- Document passage
# # # # #
Restaurant information
- Established: 1928; 98 years ago
- Closed: 2015; 11 years ago
- Food type: Chinese
- Location: 112 Northwest 4th Avenue (1928–2005); 2410 Southeast 82nd Avenue (2005–2015); , Portland, Oregon, Multnomah, Oregon, United States
- Coordinates: 45°30′18″N 122°34′42″W﻿ / ﻿45.5051°N 122.5783°W

= Hung Far Low (restaurant) =

Defunct Chinese restaurant in Portland, Oregon, US

Hung Far Low was a Chinese restaurant in Portland, Oregon, United States. It opened in the northwest Portland part of the Old Town Chinatown neighborhood in 1928 and relocated to the southeast Portland part of the Montavilla neighborhood in 2005, before closing permanently in 2015. The restaurant's decorative sign in Old Town Chinatown has become a landmark.
# # # # #
- Material supplied

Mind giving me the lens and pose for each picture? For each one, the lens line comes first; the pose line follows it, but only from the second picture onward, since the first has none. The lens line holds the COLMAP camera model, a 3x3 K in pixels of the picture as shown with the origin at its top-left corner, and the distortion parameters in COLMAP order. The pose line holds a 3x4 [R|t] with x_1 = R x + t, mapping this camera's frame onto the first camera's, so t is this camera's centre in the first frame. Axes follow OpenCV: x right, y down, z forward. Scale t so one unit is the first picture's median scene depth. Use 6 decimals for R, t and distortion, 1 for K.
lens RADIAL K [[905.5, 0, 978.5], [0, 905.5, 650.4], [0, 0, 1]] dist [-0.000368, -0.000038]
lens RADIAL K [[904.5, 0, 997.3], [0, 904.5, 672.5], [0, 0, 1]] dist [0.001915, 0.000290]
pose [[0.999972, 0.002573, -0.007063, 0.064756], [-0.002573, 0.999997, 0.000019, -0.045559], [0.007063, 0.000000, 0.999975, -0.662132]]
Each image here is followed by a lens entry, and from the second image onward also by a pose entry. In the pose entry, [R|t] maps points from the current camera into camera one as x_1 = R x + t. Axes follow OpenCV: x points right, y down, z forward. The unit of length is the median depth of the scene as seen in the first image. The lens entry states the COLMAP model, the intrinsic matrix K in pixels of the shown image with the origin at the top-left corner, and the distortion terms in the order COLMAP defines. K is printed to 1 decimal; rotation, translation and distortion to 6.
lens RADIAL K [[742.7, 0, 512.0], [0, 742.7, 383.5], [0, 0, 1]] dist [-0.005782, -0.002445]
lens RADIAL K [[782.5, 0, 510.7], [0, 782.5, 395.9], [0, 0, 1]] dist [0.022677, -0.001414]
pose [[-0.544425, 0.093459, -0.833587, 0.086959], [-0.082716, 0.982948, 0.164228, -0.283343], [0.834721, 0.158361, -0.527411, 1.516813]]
# # # # #
- Tasks to complete
A – Could you give everything from "Restaurant information" down to "become a landmark." in the Hung Far Low text again, swapping "Old Town Chinatown" for "Chinatown"?
B – Can you condense the paragraph of the Hung Far Low text that begins "Hung Far Low was a Chinese restaurant" into a short bulleted list of its main facts?
The data here has no connection to the Hung Far Low text.

- Answers to the exercise
A –
Restaurant information
- Established: 1928; 98 years ago
- Closed: 2015; 11 years ago
- Food type: Chinese
- Location: 112 Northwest 4th Avenue (1928–2005); 2410 Southeast 82nd Avenue (2005–2015); , Portland, Oregon, Multnomah, Oregon, United States
- Coordinates: 45°30′18″N 122°34′42″W﻿ / ﻿45.5051°N 122.5783°W

= Hung Far Low (restaurant) =

Defunct Chinese restaurant in Portland, Oregon, US

Hung Far Low was a Chinese restaurant in Portland, Oregon, United States. It opened in the northwest Portland part of the Chinatown neighborhood in 1928 and relocated to the southeast Portland part of the Montavilla neighborhood in 2005, before closing permanently in 2015. The restaurant's decorative sign in Chinatown has become a landmark.

B –
- Chinese restaurant in Portland, Oregon, United States
- Opened in 1928 in the northwest Portland part of Old Town Chinatown
- Moved in 2005 to the southeast Portland part of Montavilla
- Closed permanently in 2015
- Its decorative sign in Old Town Chinatown has become a landmark